▶ **REQUIRED ACTION**: From the first record below to the last, retype each one exactly.

[Extracted page text data]
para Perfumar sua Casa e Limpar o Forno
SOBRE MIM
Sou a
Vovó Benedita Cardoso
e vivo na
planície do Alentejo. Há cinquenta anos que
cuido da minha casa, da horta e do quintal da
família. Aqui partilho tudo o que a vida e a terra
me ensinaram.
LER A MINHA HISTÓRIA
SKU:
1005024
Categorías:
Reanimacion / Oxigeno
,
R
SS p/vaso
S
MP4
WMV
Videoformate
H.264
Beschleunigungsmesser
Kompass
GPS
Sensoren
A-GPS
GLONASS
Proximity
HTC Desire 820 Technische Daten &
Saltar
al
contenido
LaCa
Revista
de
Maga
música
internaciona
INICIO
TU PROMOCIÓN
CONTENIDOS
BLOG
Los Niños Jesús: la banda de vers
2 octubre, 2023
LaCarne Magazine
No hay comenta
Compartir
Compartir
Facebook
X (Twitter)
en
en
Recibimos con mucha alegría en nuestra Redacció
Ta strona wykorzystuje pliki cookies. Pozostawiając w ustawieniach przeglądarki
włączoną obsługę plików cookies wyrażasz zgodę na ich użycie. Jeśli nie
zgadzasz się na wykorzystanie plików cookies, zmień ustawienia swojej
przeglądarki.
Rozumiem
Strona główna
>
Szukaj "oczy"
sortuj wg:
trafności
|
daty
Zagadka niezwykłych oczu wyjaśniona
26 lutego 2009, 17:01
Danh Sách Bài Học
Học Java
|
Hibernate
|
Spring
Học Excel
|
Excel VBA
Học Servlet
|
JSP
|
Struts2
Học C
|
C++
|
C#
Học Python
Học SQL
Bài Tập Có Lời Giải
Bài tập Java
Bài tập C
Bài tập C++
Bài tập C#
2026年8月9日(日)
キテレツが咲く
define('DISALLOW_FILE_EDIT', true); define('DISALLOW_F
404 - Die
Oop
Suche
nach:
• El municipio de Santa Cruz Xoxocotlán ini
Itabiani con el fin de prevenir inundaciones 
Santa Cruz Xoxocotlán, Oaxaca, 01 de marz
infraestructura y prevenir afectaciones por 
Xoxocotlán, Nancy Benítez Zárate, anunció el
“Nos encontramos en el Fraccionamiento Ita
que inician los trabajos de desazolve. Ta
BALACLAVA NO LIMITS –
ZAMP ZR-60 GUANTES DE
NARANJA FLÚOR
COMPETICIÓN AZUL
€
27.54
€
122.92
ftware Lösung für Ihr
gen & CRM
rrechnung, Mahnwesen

▶ **TASK SOLUTION**:
para Perfumar sua Casa e Limpar o Forno
SOBRE MIM
Sou a
Vovó Benedita Cardoso
e vivo na
planície do Alentejo. Há cinquenta anos que
cuido da minha casa, da horta e do quintal da
família. Aqui partilho tudo o que a vida e a terra
me ensinaram.
LER A MINHA HISTÓRIA
SKU:
1005024
Categorías:
Reanimacion / Oxigeno
,
R
SS p/vaso
S
MP4
WMV
Videoformate
H.264
Beschleunigungsmesser
Kompass
GPS
Sensoren
A-GPS
GLONASS
Proximity
HTC Desire 820 Technische Daten &
Saltar
al
contenido
LaCa
Revista
de
Maga
música
internaciona
INICIO
TU PROMOCIÓN
CONTENIDOS
BLOG
Los Niños Jesús: la banda de vers
2 octubre, 2023
LaCarne Magazine
No hay comenta
Compartir
Compartir
Facebook
X (Twitter)
en
en
Recibimos con mucha alegría en nuestra Redacció
Ta strona wykorzystuje pliki cookies. Pozostawiając w ustawieniach przeglądarki
włączoną obsługę plików cookies wyrażasz zgodę na ich użycie. Jeśli nie
zgadzasz się na wykorzystanie plików cookies, zmień ustawienia swojej
przeglądarki.
Rozumiem
Strona główna
>
Szukaj "oczy"
sortuj wg:
trafności
|
daty
Zagadka niezwykłych oczu wyjaśniona
26 lutego 2009, 17:01
Danh Sách Bài Học
Học Java
|
Hibernate
|
Spring
Học Excel
|
Excel VBA
Học Servlet
|
JSP
|
Struts2
Học C
|
C++
|
C#
Học Python
Học SQL
Bài Tập Có Lời Giải
Bài tập Java
Bài tập C
Bài tập C++
Bài tập C#
2026年8月9日(日)
キテレツが咲く
define('DISALLOW_FILE_EDIT', true); define('DISALLOW_F
404 - Die
Oop
Suche
nach:
• El municipio de Santa Cruz Xoxocotlán ini
Itabiani con el fin de prevenir inundaciones 
Santa Cruz Xoxocotlán, Oaxaca, 01 de marz
infraestructura y prevenir afectaciones por 
Xoxocotlán, Nancy Benítez Zárate, anunció el
“Nos encontramos en el Fraccionamiento Ita
que inician los trabajos de desazolve. Ta
BALACLAVA NO LIMITS –
ZAMP ZR-60 GUANTES DE
NARANJA FLÚOR
COMPETICIÓN AZUL
€
27.54
€
122.92
ftware Lösung für Ihr
gen & CRM
rrechnung, Mahnwesen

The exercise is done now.